[Provided records — start]

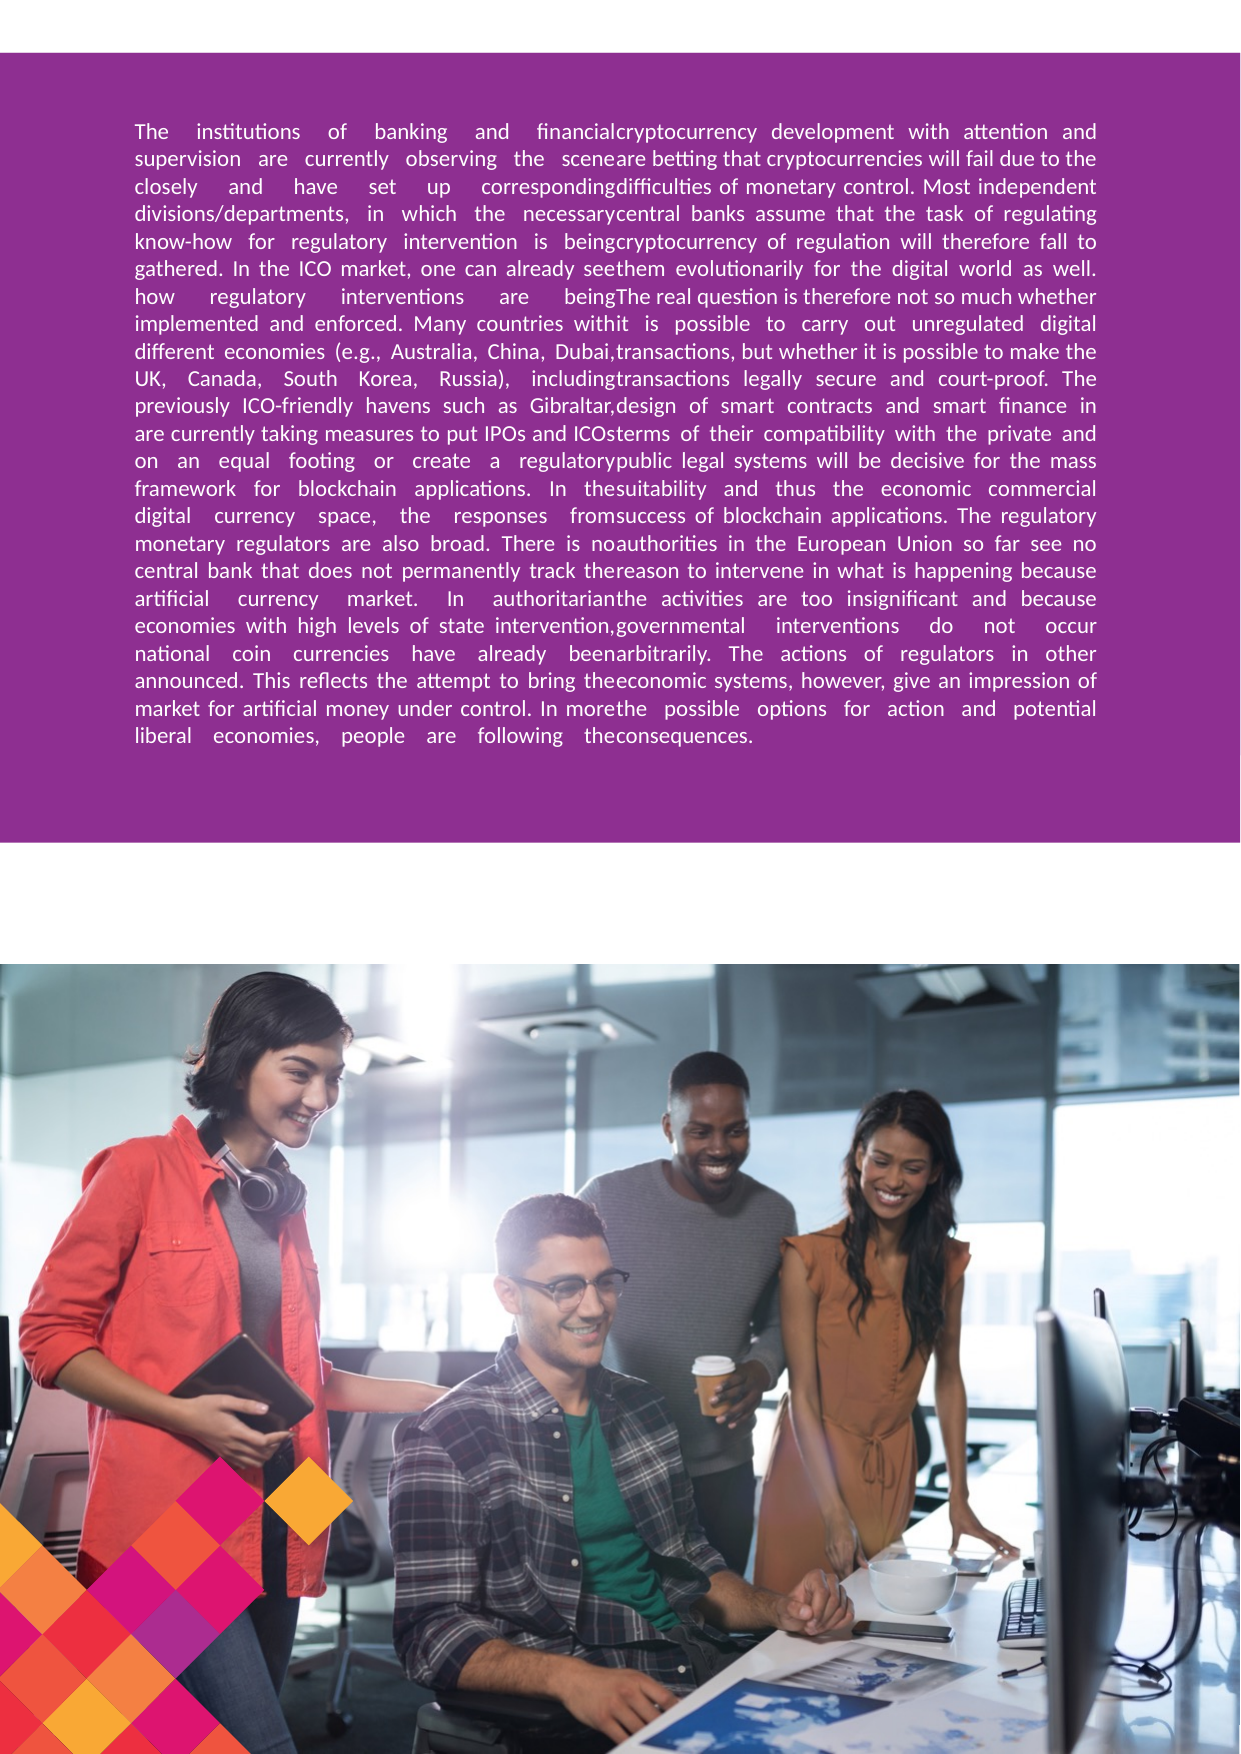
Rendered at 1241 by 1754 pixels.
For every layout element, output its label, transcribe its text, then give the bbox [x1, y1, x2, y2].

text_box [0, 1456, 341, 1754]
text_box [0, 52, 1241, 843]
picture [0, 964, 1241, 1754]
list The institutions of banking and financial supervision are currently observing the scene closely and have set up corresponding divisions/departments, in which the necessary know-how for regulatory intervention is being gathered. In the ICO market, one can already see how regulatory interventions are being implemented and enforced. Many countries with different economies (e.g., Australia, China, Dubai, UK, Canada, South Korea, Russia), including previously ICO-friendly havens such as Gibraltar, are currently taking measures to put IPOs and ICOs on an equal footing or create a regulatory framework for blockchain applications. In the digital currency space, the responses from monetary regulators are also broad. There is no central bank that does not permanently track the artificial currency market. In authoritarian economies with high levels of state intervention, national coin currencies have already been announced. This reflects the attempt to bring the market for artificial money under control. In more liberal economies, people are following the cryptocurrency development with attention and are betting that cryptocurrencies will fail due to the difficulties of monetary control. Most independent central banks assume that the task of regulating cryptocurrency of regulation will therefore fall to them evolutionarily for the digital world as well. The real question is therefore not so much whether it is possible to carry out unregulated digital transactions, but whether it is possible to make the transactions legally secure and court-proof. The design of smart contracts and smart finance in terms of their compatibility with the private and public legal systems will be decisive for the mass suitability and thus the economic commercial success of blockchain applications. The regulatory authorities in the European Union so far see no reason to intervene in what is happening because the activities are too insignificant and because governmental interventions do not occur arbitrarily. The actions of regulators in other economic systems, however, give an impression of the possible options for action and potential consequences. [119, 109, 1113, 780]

[Provided records — finish]

Requirement: Extract all the data above exactly, excluding every picture.

Task solution:
Rendered at 1241 by 1754 pixels.
For every layout element, output its label, transcribe its text, then give the bbox [x1, y1, x2, y2].

text_box [0, 1456, 341, 1754]
text_box [0, 52, 1241, 843]
picture [0, 964, 1241, 1754]
list The institutions of banking and financial supervision are currently observing the scene closely and have set up corresponding divisions/departments, in which the necessary know-how for regulatory intervention is being gathered. In the ICO market, one can already see how regulatory interventions are being implemented and enforced. Many countries with different economies (e.g., Australia, China, Dubai, UK, Canada, South Korea, Russia), including previously ICO-friendly havens such as Gibraltar, are currently taking measures to put IPOs and ICOs on an equal footing or create a regulatory framework for blockchain applications. In the digital currency space, the responses from monetary regulators are also broad. There is no central bank that does not permanently track the artificial currency market. In authoritarian economies with high levels of state intervention, national coin currencies have already been announced. This reflects the attempt to bring the market for artificial money under control. In more liberal economies, people are following the cryptocurrency development with attention and are betting that cryptocurrencies will fail due to the difficulties of monetary control. Most independent central banks assume that the task of regulating cryptocurrency of regulation will therefore fall to them evolutionarily for the digital world as well. The real question is therefore not so much whether it is possible to carry out unregulated digital transactions, but whether it is possible to make the transactions legally secure and court-proof. The design of smart contracts and smart finance in terms of their compatibility with the private and public legal systems will be decisive for the mass suitability and thus the economic commercial success of blockchain applications. The regulatory authorities in the European Union so far see no reason to intervene in what is happening because the activities are too insignificant and because governmental interventions do not occur arbitrarily. The actions of regulators in other economic systems, however, give an impression of the possible options for action and potential consequences. [119, 109, 1113, 780]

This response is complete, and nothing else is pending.